Exercise directions:
Among the lines below, output only those between the line holding "ring dip: (350, 309)" and the line holding "thumb mcp: (617, 613)", inclusive, exactly as written and with no pictures.

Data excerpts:
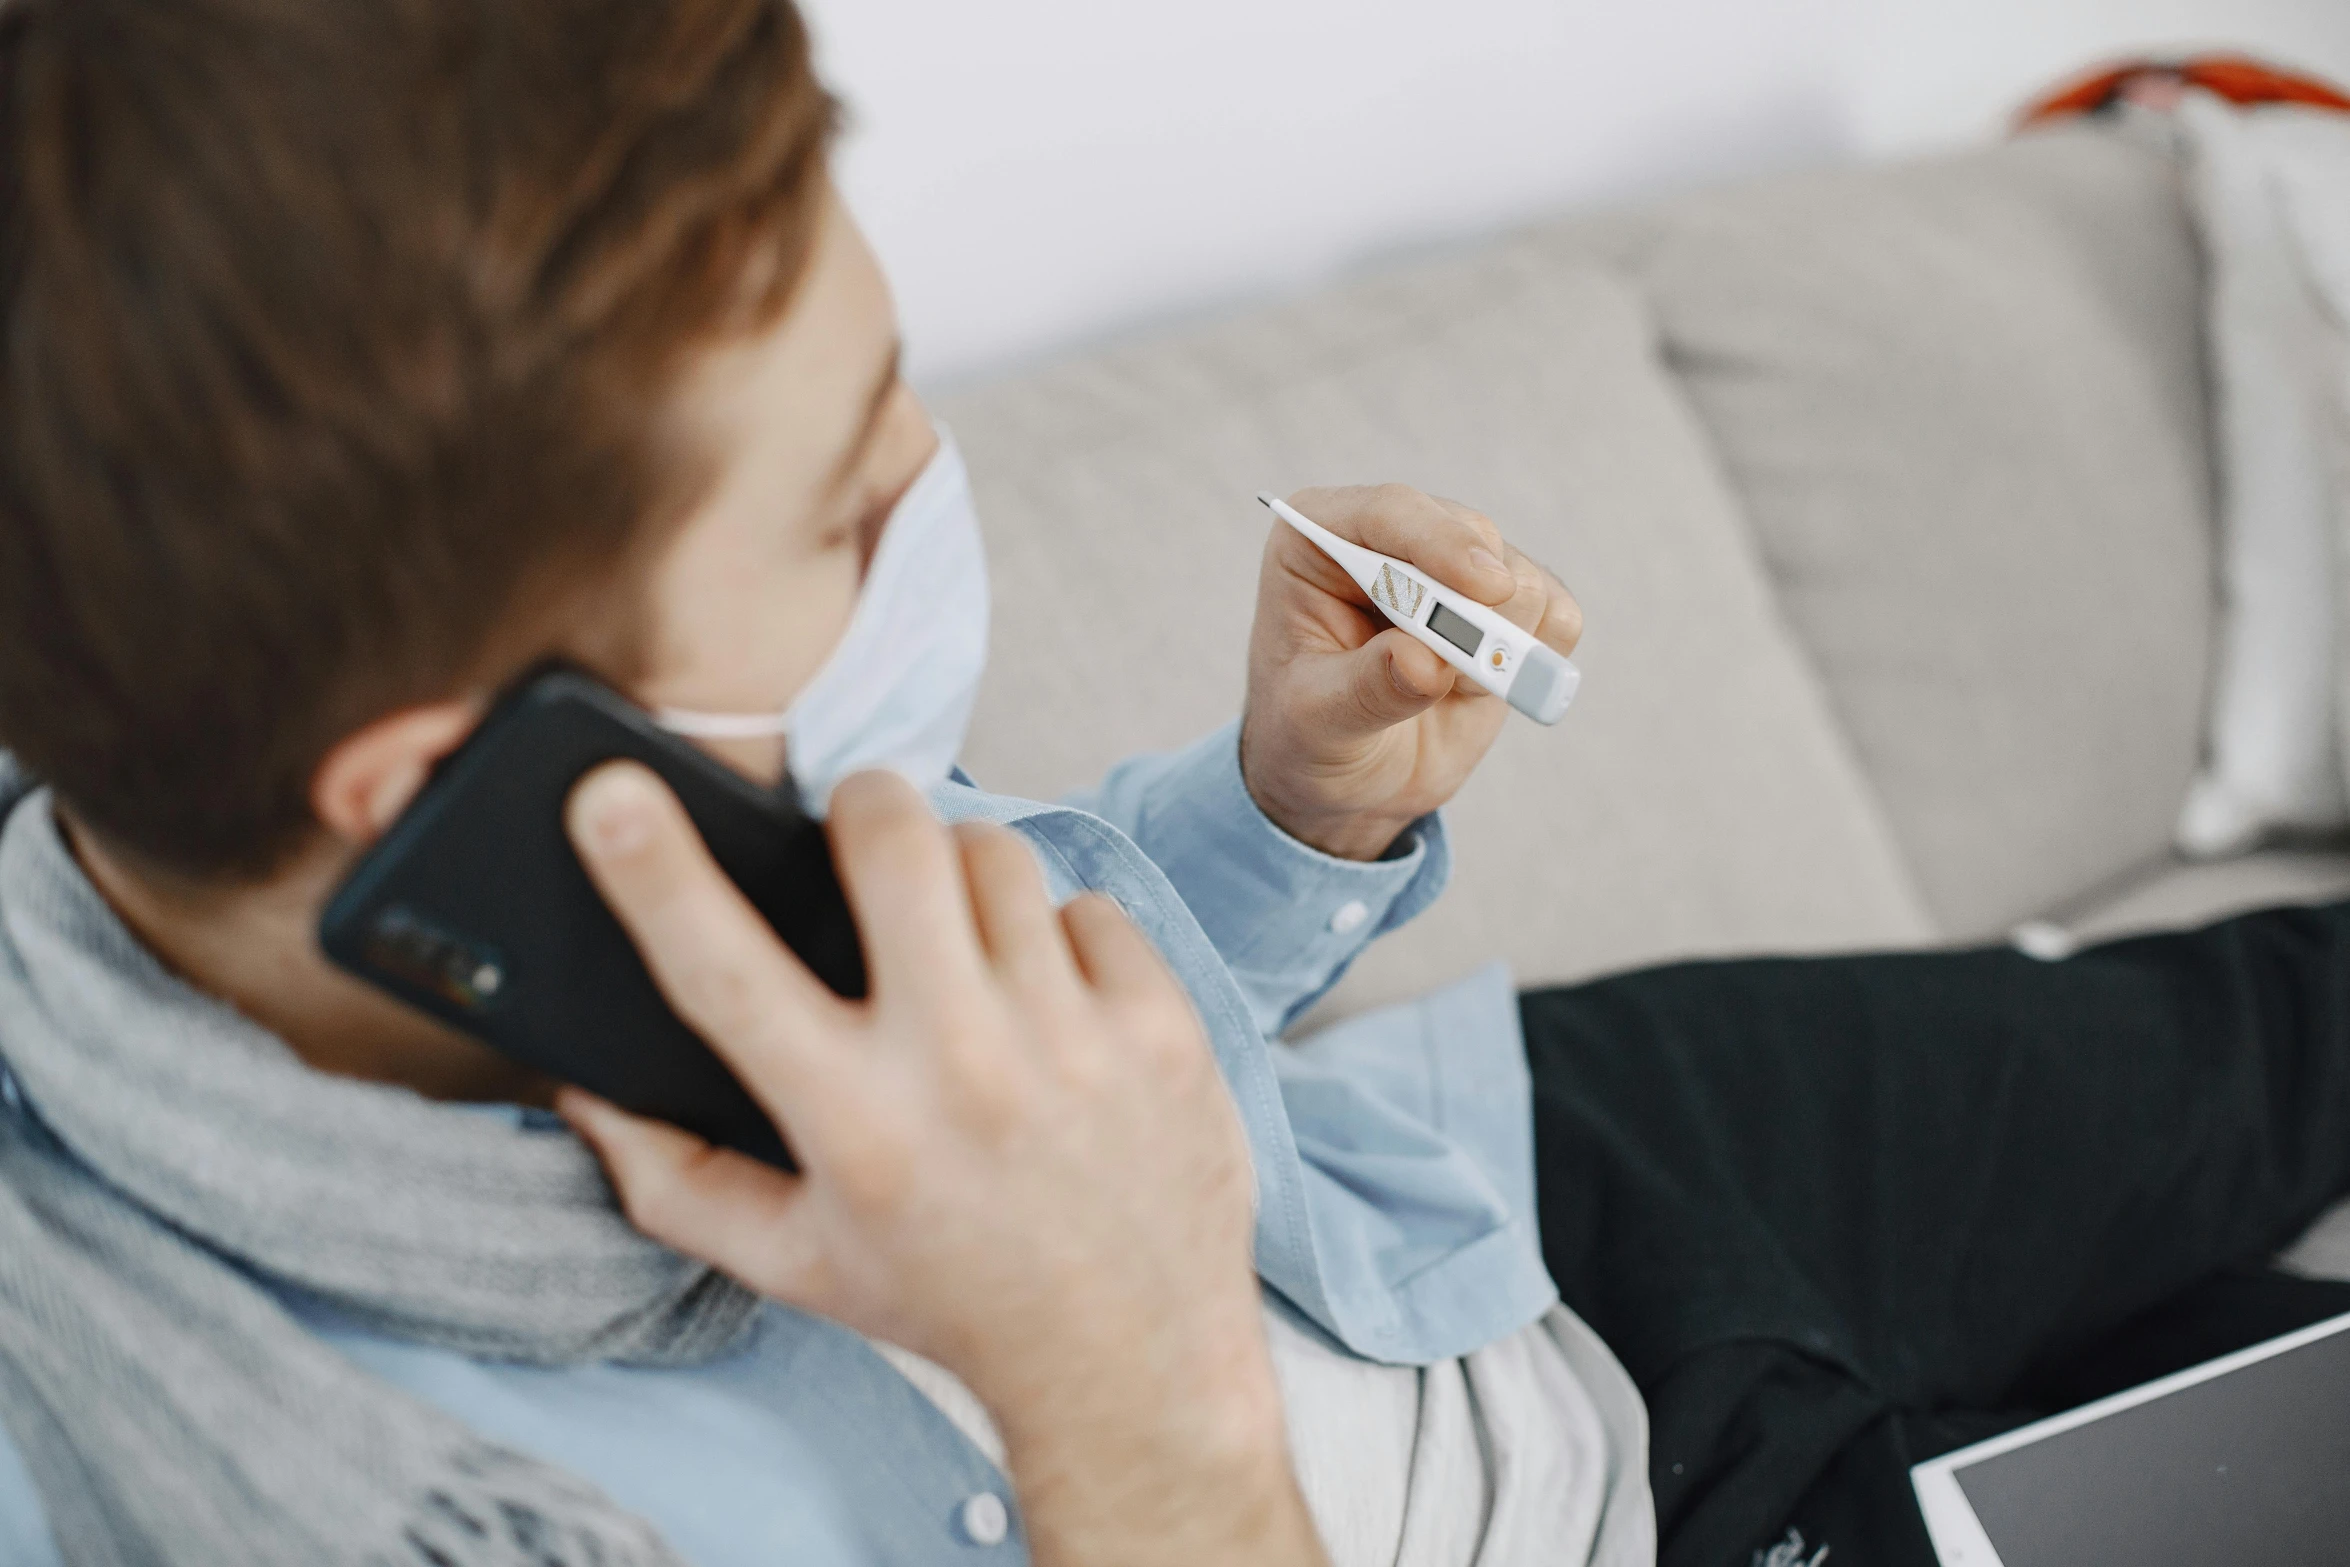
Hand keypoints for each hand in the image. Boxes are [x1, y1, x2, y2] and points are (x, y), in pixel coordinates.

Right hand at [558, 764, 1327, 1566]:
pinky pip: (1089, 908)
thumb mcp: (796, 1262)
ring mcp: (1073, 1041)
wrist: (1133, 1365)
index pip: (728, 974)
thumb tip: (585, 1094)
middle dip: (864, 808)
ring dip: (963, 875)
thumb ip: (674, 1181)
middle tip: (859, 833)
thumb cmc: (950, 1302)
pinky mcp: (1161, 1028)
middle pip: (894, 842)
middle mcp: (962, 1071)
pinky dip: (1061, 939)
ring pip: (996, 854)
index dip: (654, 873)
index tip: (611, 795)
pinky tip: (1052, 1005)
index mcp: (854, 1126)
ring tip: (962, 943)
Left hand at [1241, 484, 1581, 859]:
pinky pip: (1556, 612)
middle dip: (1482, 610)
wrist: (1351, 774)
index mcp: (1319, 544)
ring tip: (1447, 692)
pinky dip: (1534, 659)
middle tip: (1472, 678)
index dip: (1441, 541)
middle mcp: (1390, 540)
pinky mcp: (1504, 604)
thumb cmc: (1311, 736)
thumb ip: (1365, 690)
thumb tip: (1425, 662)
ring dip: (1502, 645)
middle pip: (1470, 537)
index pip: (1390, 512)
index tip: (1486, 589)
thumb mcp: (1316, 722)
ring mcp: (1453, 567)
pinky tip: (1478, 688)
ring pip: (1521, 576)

...

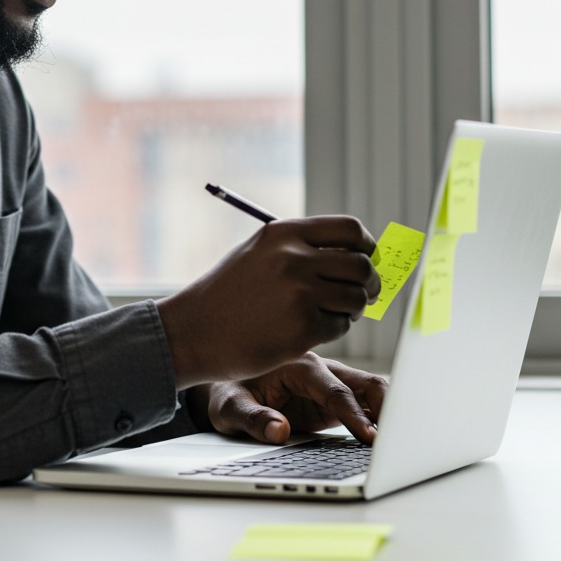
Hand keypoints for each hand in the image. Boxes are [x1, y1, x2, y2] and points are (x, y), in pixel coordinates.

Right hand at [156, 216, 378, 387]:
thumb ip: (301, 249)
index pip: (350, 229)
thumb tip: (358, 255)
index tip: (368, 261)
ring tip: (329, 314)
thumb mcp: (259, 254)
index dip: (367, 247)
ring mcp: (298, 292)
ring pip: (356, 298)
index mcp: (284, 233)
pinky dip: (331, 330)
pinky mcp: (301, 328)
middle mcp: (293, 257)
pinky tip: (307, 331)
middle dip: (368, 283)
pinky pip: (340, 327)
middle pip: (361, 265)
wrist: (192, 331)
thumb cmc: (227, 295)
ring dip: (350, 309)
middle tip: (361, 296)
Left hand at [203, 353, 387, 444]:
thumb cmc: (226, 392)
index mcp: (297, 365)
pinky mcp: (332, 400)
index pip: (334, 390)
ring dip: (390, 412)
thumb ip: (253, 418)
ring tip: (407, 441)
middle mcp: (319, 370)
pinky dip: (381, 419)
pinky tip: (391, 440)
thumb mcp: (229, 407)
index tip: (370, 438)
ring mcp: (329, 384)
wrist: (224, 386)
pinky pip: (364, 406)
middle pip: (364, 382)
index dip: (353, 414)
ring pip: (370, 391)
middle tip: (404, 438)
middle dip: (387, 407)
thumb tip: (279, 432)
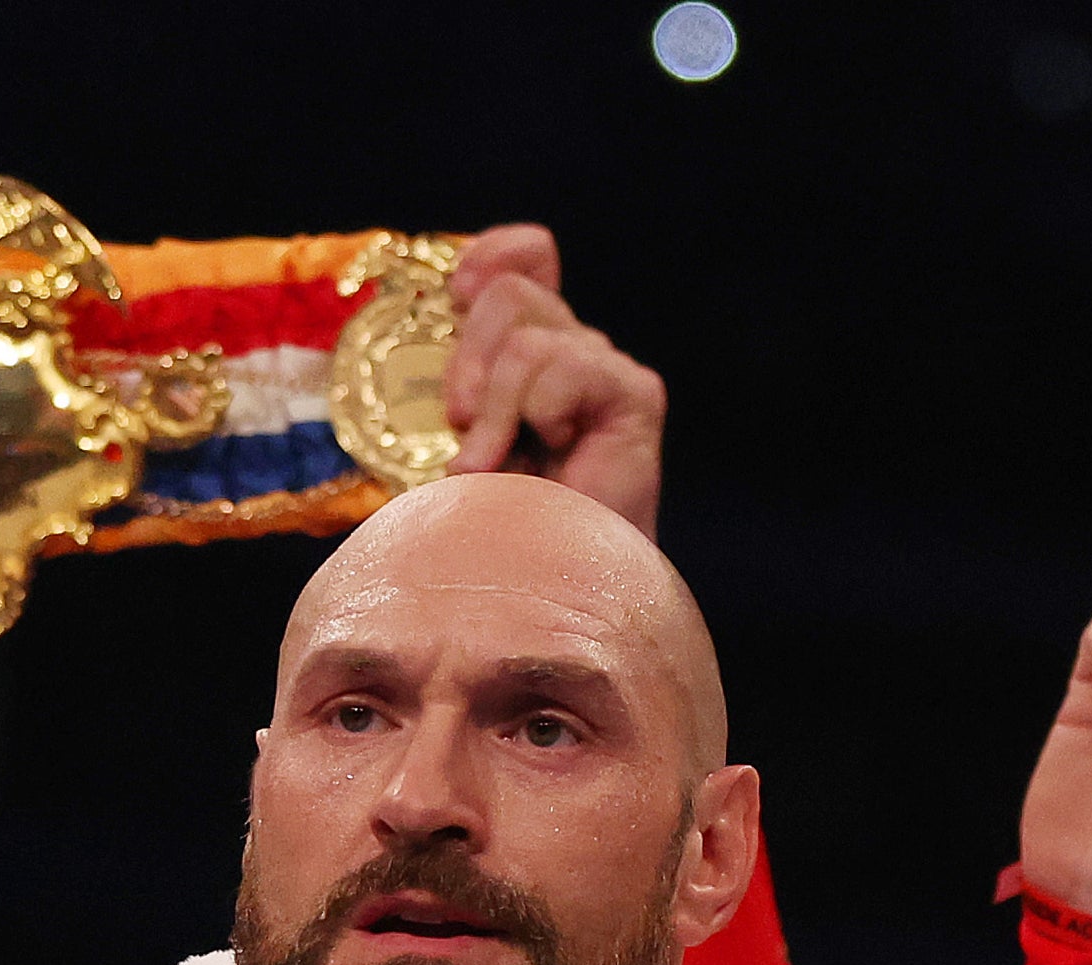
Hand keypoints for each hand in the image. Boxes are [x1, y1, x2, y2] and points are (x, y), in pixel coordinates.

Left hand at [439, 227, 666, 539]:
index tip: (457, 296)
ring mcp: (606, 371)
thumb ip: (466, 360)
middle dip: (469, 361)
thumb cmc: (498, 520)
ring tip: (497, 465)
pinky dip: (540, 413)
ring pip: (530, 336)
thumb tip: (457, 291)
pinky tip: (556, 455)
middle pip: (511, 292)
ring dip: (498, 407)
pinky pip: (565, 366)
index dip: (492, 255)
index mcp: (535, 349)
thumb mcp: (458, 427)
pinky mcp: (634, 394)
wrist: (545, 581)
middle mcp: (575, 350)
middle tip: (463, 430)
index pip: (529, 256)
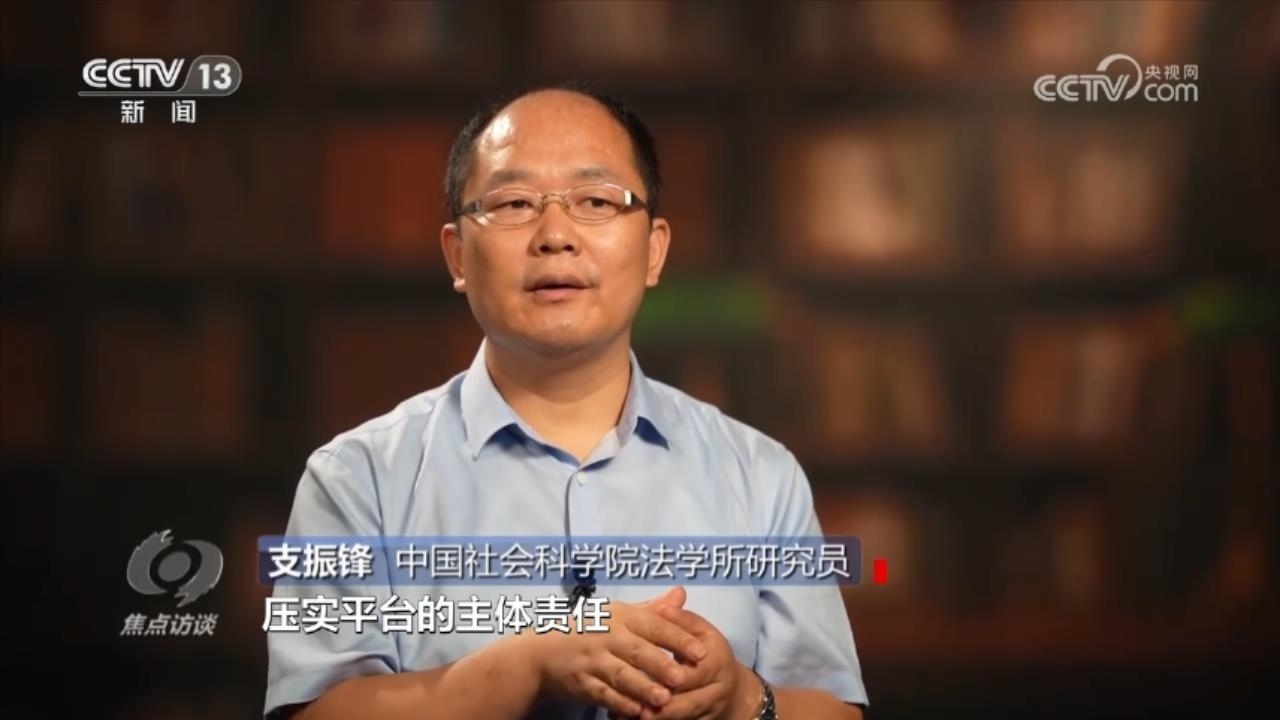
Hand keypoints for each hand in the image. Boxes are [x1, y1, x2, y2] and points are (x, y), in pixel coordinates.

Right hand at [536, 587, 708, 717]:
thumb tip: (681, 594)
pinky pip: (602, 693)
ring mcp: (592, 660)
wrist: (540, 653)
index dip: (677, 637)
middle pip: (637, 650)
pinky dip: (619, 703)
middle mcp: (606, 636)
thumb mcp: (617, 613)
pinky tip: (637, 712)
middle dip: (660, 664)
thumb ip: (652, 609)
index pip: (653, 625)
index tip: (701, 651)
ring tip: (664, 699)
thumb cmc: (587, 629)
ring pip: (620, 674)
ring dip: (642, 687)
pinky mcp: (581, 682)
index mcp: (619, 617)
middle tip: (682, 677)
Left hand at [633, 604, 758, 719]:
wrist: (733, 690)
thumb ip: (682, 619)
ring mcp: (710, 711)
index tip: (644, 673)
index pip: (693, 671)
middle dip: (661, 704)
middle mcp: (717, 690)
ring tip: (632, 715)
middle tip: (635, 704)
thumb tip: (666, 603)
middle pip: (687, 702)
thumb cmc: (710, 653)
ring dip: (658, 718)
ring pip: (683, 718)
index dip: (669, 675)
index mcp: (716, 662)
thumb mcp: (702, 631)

...

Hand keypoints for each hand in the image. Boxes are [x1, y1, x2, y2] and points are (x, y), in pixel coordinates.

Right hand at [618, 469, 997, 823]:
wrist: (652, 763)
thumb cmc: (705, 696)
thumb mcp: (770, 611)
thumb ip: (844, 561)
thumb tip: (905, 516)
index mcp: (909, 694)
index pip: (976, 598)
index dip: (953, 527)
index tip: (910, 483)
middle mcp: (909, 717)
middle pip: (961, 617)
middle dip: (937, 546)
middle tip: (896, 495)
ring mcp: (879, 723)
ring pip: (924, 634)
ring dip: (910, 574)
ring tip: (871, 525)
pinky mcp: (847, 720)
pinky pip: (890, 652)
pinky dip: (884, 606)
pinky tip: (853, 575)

Result of this exercise:
ring dip: (350, 309)
middle tip: (361, 296)
Left hand at [203, 353, 387, 444]:
thumb cmc: (226, 392)
index mcp: (297, 365)
pinky mcp: (332, 400)
index pip: (334, 390)
ring dip: (390, 412)
thumb ip: (253, 418)
ring tip: (407, 441)
middle mcp: (319, 370)
pinky dip: (381, 419)
pinky tip: (391, 440)
thumb mcp: (229, 407)
index tip: (370, 438)
ring mcp: (329, 384)
wrist: (224, 386)
pinky pip: (364, 406)
middle pip: (364, 382)
index dip: (353, 414)
ring pip: (370, 391)
middle tip: (404, 438)
middle dip: (387, 407)
thumb tip: (279, 432)
Hand keypoints for each hand in the image. Boxes are [x1, y1, x2, y2] and points are (x, y), in pixel coordinates.

Left hand at [439, 227, 666, 539]:
index tip: (457, 296)
ring mcp: (606, 371)
thumb ip: (466, 360)
middle dip: (469, 361)
thumb cmc: (498, 520)
ring tip: (497, 465)
pinky dip: (540, 413)
ring pip: (530, 336)
thumb tip: (457, 291)
pinky tip: (556, 455)
middle pip: (511, 292)
ring dip: (498, 407)
pinky pip: (565, 366)
index dip: (492, 255)
index mcp: (535, 349)
thumb mcp: (458, 427)
pinky mcp: (634, 394)
wrist: (545, 581)
middle mcp: (575, 350)
middle tip: (463, 430)
index pip: (529, 256)
Hand keypoints for each hand in the image. Boxes are [x1, y1, x2, y2] and points are (x, y), in pixel coordinates.

Right hand at [536, 587, 708, 717]:
thumb tip: (681, 594)
pinky pip: (602, 693)
ring mcp: (592, 660)
wrist: (540, 653)
index dip: (677, 637)
middle pip: (637, 650)
pinky dip: (619, 703)
middle mcp: (606, 636)
thumb mcp: (617, 613)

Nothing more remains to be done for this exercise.